**What you will do**:
1: The DRBD mailing-list thread below has a table of kernel versions. List each kernel version in that table and say whether errors occurred with it.
2: Extend the DRBD mailing-list thread below, picking up right after its last sentence.

[DRBD-user] frequent wrong magic value with kernel >4.9 caused by big mtu

Mon Feb 12 17:17:24 CET 2018

Am 08.02.18 um 11:30 schrieb Andreas Pflug:
> Am 01.02.18 um 13:34 schrieb Lars Ellenberg:
>> On Tue, Jan 23, 2018 at 07:14:13PM +0100, Andreas Pflug wrote:
>>> Am 15.01.18 um 16:37 schrieb Andreas Pflug:
>>>> Am 09.01.18 um 16:24 schrieb Lars Ellenberg:
>>>>> On Tue, Jan 09, 2018 at 03:36:34PM +0100, Lars Ellenberg wrote:
>>>>>> On Mon, Dec 25, 2017 at 03:19:42PM +0100, Andreas Pflug wrote:
>>>>>>> Running two Debian 9.3 machines, directly connected via 10GBit on-board
>>>>>>>
>>>>>>> X540 10GBit, with 15 drbd devices.
>>>>>>>
>>>>>>> When running a 4.14.2 kernel (from sid) or a 4.13.13 kernel (from
>>>>>>> stretch-backports), I see several "Wrong magic value 0x4c414245 in
>>>>>>> protocol version 101" per day issued by the secondary, with subsequent
>>>>>>> termination of the connection, reconnect and resync. The magic value
>>>>>>> logged differs, quite often 0x00.
>>>>>>>
>>>>>>> Using the current 4.9.65 kernel (or older) from stretch didn't show
>>>>>>> these aborts in the past, and after going back they're gone again. It
>>>>>>> seems to be some problem introduced after 4.9 kernels, since both 4.9
>>>>>>> and 4.13 include drbd 8.4.7. Maybe some interference with the nic driver?
>>>>>>>
>>>>>>> Kernel    drbd   ixgbe     errors
>>>>>>> 4.9.65   8.4.7  4.4.0-k    no
>>>>>>> 4.13.13  8.4.7  5.1.0-k    yes
>>>>>>> 4.14.2   8.4.10 5.1.0-k    yes
>>>>>> "strange".
>>>>>>
>>>>>> What does "lsblk -D" and "lsblk -t" say?
>>>>>>
>>>>>> Do you have a scratch volume you can play with?
>>>>>> As a datapoint, you try to "blkdiscard /dev/drbdX" it?
>>>>>> dd if=/dev/zero of=/dev/drbdX bs=1G oflag=direct count=1?
>>>>>>
>>>>>> Something like that?
>>>>>> Any "easy" reproducer?
>>>>> Maybe while preparing the pull requests for upstream,
>>>>> we missed/mangled/broke something.

**Information supplied**:
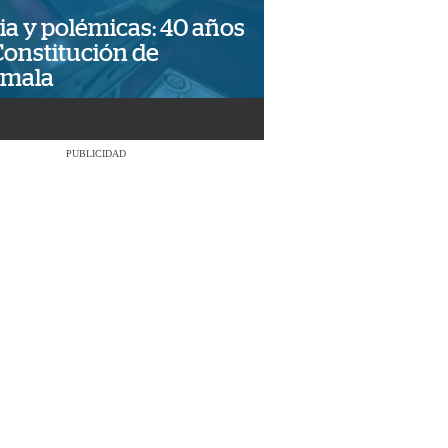
ia y polémicas: 40 años
Constitución de
emala
PUBLICIDAD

**Outputs for the tasks**:
1:
4.9.65: no errors
4.13.13: errors
4.14.2: errors

2:
>>>>>
>>>>> Can you also reproduce with "out-of-tree" drbd 8.4.10?
>>>>>
>>>> So I have currently kernel 4.9.65 with drbd 8.3.7 on the primary server,
>>>> with the second server (4.14.7 with drbd 8.3.11-rc1) having all drbd
>>>> devices secondary.
>>>>
>>>> Llogged in kern.log on the secondary:
>>>> Jan 15 15:13:22 xen2 kernel: [451977.741177] drbd monitor.opt: Wrong
>>>> magic value 0x64656772 in protocol version 101
>>> Any news on this issue, anything to test?
>>> Still getting that message 20 times a day, system not really busy.
>> Nothing I can make any sense of, yet.
>> And as of now, afaics, you are "the only one" reporting this.
>> Can be a lot of things.
>>
>> Maybe you can setup a tcpdump capture in ringbuffer mode,
>> wait for this to happen (watching the kernel log),
>> and make me the pcap containing the event available somehow?
>>
>> something like this (please double check the man page yourself):
>> tcpdump  -s 0 -i $NIC -w drbd.pcap. -W 100 -C 1 [possible port filter here]
>> (keep in mind that pcap will contain raw block device data,
>> which you may not want to show to "the internet").
>>
> After the tcpdump analysis showed that the problem must be located below
> DRBD, I played around with eth settings. Cutting down the former MTU of
> 9710 to default 1500 did fix the problem, as well as disabling
> scatter-gather. So apparently big MTU and scatter-gather don't play
> nicely on later kernels (or the updated nic driver)
>
> I posted a kernel bug on this,
> https://bugzilla.kernel.org/show_bug.cgi?id=198723

Unfortunately, scatter-gather seems NOT to be the culprit. Changing all
other receive and generic offload settings didn't help either, so only
big mtu remains.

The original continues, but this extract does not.